Fibre optic technology has been something of a game-changer within the structured cabling industry, bringing superfast speeds to homes and businesses all over the world, enabling them to access much faster services.
While it has already had a tremendous effect on the industry, there appears to be little sign of a slowdown in the advancements of such technology, with experts looking to push limits of its capabilities.
One such innovation could be that uncovered by a team of researchers at University College London (UCL), which claims to have established a method that could double the distance at which data will be able to travel error-free.
Fibre optics going further
If successful, the new method has the potential to reduce the costs of long-distance optical fibre communications as there would be little need for giving signals a boost somewhere along the journey. It would represent an ideal solution for applications that require cables to be placed underground or at the bottom of the ocean.
Such a development could prove essential given that the demand for internet services is still increasing, placing a greater strain on such systems that threaten to overtake the capacity of current fibre technology.
At the moment, in order to cope with the increased level of demand, much of the information being sent out using the existing fibre infrastructure is done so using different frequencies of light, an approach much cheaper than having to pull up and replace cables.
However the increase in the large number of light signals can interact with each other and distort the signals, meaning the data is often received with errors.
The likelihood of errors is increased when transmission times are extended, but this latest study, published in Scientific Reports and sponsored by the EPSRC, claims to have found the answer.
Experts have suggested that by undoing these interactions, it is possible to dramatically improve transmission distances.
Study author Dr Robert Maher, UCL Electronic & Electrical Engineering, said: “By eliminating the interactions between the optical channels, we are able to double the distance signals can be transmitted error-free, from 3190km to 5890km, which is the largest increase ever reported for this system architecture. The challenge is to devise a technique to simultaneously capture a group of optical channels, known as a super-channel, with a single receiver. This allows us to undo the distortion by sending the data channels back on a virtual digital journey at the same time.”

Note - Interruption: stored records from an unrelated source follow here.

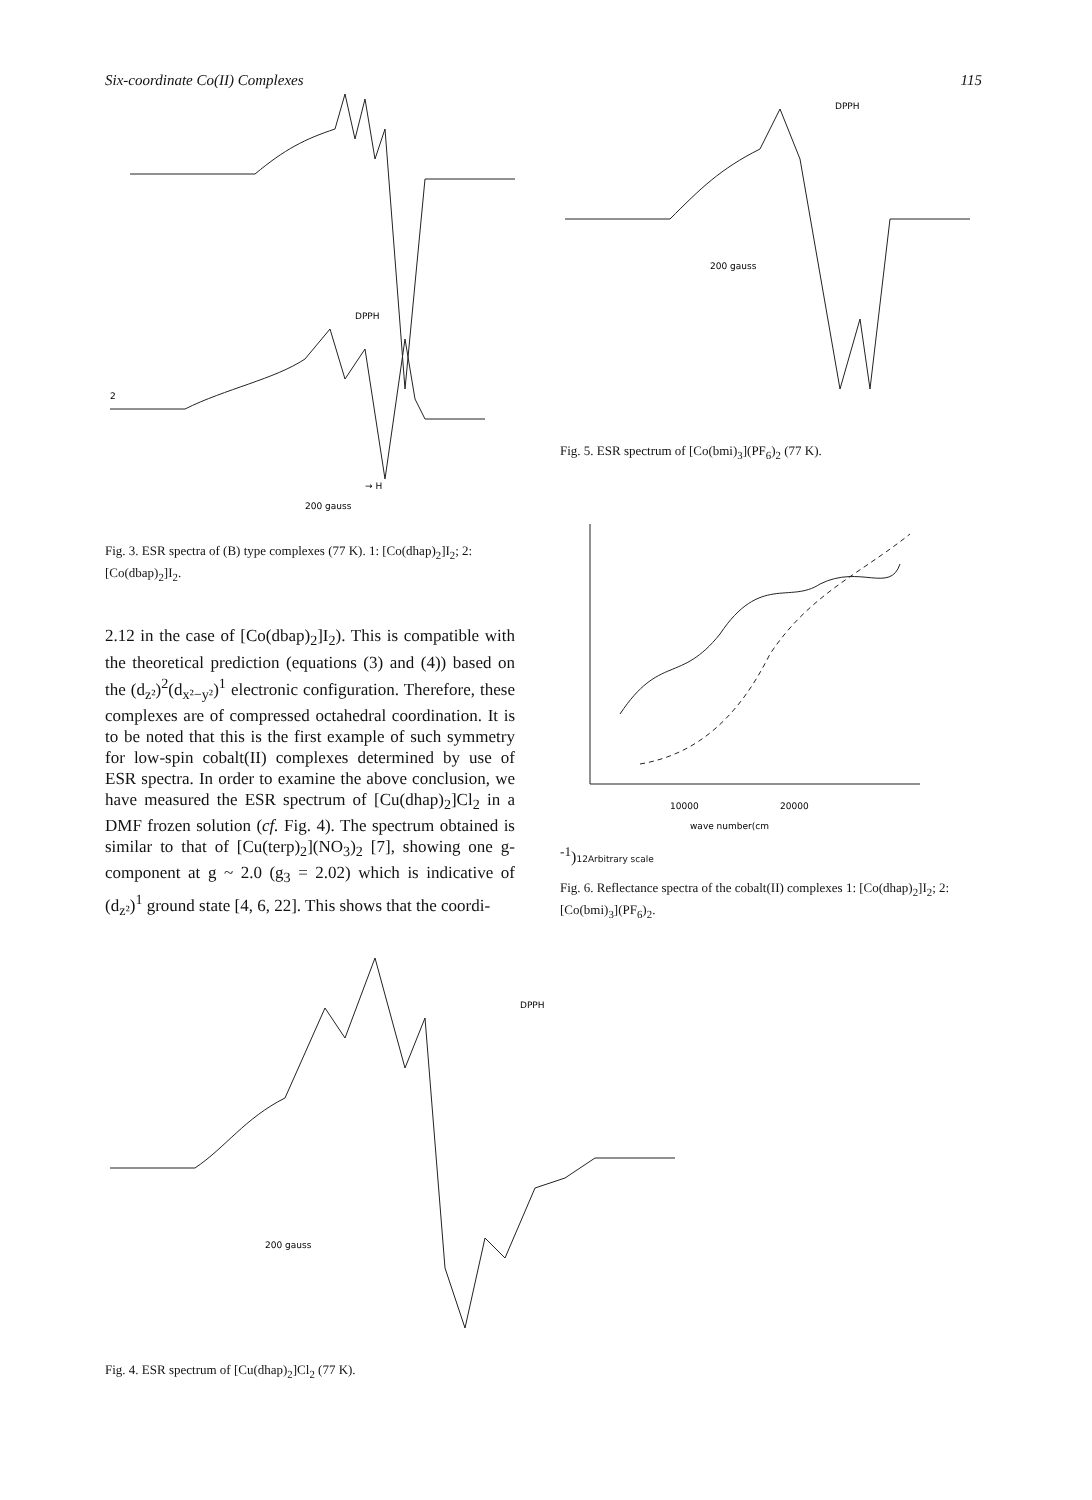Six-coordinate Co(II) Complexes 115
2
DPPH
200 gauss
→ H
Fig. 3. ESR spectra of (B) type complexes (77 K). 1: [Co(dhap)<sub>2</sub>]I<sub>2</sub>; 2: [Co(dbap)<sub>2</sub>]I<sub>2</sub>.
2.12 in the case of [Co(dbap)<sub>2</sub>]I<sub>2</sub>). This is compatible with the theoretical prediction (equations (3) and (4)) based on the (d<sub>z²</sub>)<sup>2</sup>(d<sub>x²−y²</sub>)<sup>1</sup> electronic configuration. Therefore, these complexes are of compressed octahedral coordination. It is to be noted that this is the first example of such symmetry for low-spin cobalt(II) complexes determined by use of ESR spectra. In order to examine the above conclusion, we have measured the ESR spectrum of [Cu(dhap)<sub>2</sub>]Cl<sub>2</sub> in a DMF frozen solution (cf. Fig. 4). The spectrum obtained is similar to that of [Cu(terp)<sub>2</sub>](NO<sub>3</sub>)<sub>2</sub> [7], showing one g-component at g ~ 2.0 (g<sub>3</sub> = 2.02) which is indicative of (d<sub>z²</sub>)<sup>1</sup> ground state [4, 6, 22]. This shows that the coordi-
DPPH
200 gauss
Fig. 5. ESR spectrum of [Co(bmi)<sub>3</sub>](PF<sub>6</sub>)<sub>2</sub> (77 K).
10000
20000
wave number(cm-1)
1
2
Arbitrary scale
Fig. 6. Reflectance spectra of the cobalt(II) complexes 1: [Co(dhap)<sub>2</sub>]I<sub>2</sub>; 2: [Co(bmi)<sub>3</sub>](PF<sub>6</sub>)<sub>2</sub>.
DPPH
200 gauss
Fig. 4. ESR spectrum of [Cu(dhap)<sub>2</sub>]Cl<sub>2</sub> (77 K).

Polina Bayvel, professor of optical communications and networks added: "One of the biggest global challenges we face is how to maintain communications with demand for the Internet booming – overcoming the capacity limits of optical fibres cables is a large part of solving that problem.”
Battling against the elements
It is not only advancements in the technology itself that are getting more ambitious, with several new infrastructural projects set to test the limits and boundaries of how far the technology can go.
For instance, Arctic Fibre has unveiled plans to thread 15,600 kilometres of fibre optic cable through the Arctic region of North America, where much of the ice that has long-covered the land is beginning to temporarily recede.
Not that the project is any less of a challenge however, with much of the ocean's depths representing a substantial step into the unknown, with crews set to rely on sonar and other sophisticated pieces of technology.
Once completed, the cable's northern route will run from Tokyo to London, relentlessly bisecting the Pacific, Arctic, and Atlantic Oceans. The 24-terabit connection will then transfer data between the two cities at a top speed of 154 milliseconds - 24 ms faster than the current top speed.
Working within the short window of five to eight weeks between August and October is a challenge in itself, but there could be issues even when the installation process is finished.
The ocean is full of potentially harmful risks to cabling, meaning that an effective maintenance strategy will be perhaps more crucial than any initial installation plans, particularly when the winter months provide such treacherous conditions.
Paul Kravis, vice president of International Telecom, told IEEE Spectrum: “The problem with that project is the fact that it’s in the north.
“If this cable gets broken in the wintertime right now, there’s not going to be any vessel that can fix it.”
Nevertheless, experts are still hoping to press ahead with their plans, meaning that it could be up and running as early as the end of 2016.